I have this theory about golf attire. I have been able to tell you who won’t win a major golf tournament based on what they’re wearing during the final round. The underlying premise of my selection of non-winners is based on one question: Will the Golf Gods allow someone wearing THAT to win the [Masters, US Open, Open Championship (don’t call it the British Open) or PGA]?

The one and only time where this has failed me was the 1987 Masters when Larry Mize chipped in on the second extra hole wearing a purple and black horizontally striped number. I have rationalized this lapse by the Golf Gods in allowing Larry to win as follows: 1) The Gods needed a bathroom break and were out of the room when Larry stepped up to his 140-foot chip at 11; 2) Larry’s a nice guy and they were willing to overlook his shirt at the cost of toying with Greg Norman some more; 3) They meant for the chip to miss the hole and go directly into the lake–it was an accident.

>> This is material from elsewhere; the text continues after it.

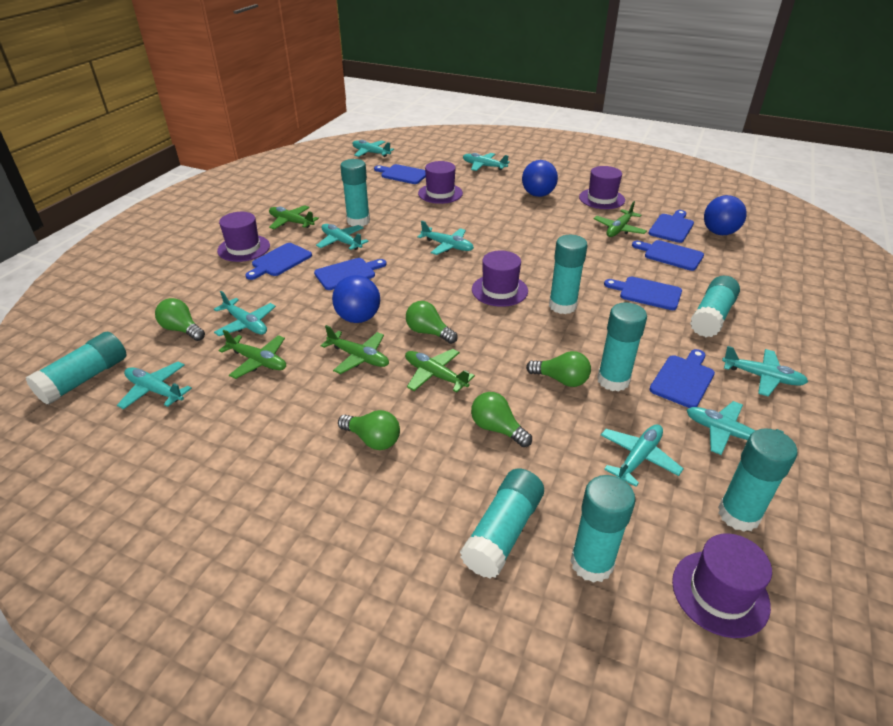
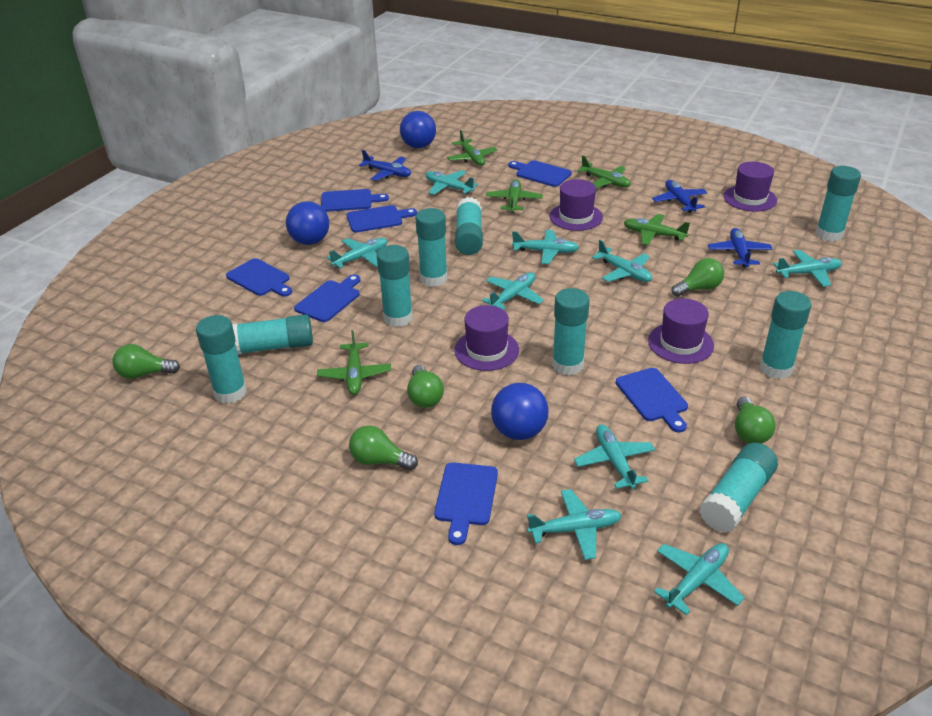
blue plane: none = 0 -> [359,150,411,181] [652,180,708,213] [708,228,773,267] = 3
purple hat: [217,212,270,262] [418,161,463,204] [472,251,528,307] [579,166,625,209] [672,533,772,638] = 5 -> [454,305,519,371] [550,179,603,231] [648,298,714,364] [724,161,777,211] = 4
turquoise glue stick: [26,332,127,405] [340,159,370,226] [460,469,544,579] [549,235,588,314] [570,475,636,583] [597,303,647,392] [690,276,740,337] [718,428,798,532] = 8 -> [196,315,247,403] [232,314,313,355] [377,245,413,327] [415,208,447,287] [455,197,483,255] [552,288,590,375] [699,443,778,533] [759,291,812,379] [816,166,861,242] = 9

For this reason, Fowler and his Puma, and Ian Poulter and his flowers will never win major championships. It goes all the way back to the first technicolor golfer, Doug Sanders, who missed an 18-inch putt on the final hole of the Open Championship to lose to Nicklaus.

P.S. Fowler’s Sunday Oklahoma State orange get-up is how I tune the color on my set.

Spindly says:

Oh, *that* Hootie Johnson. I never knew the other Hootie’s last name! Peace, D!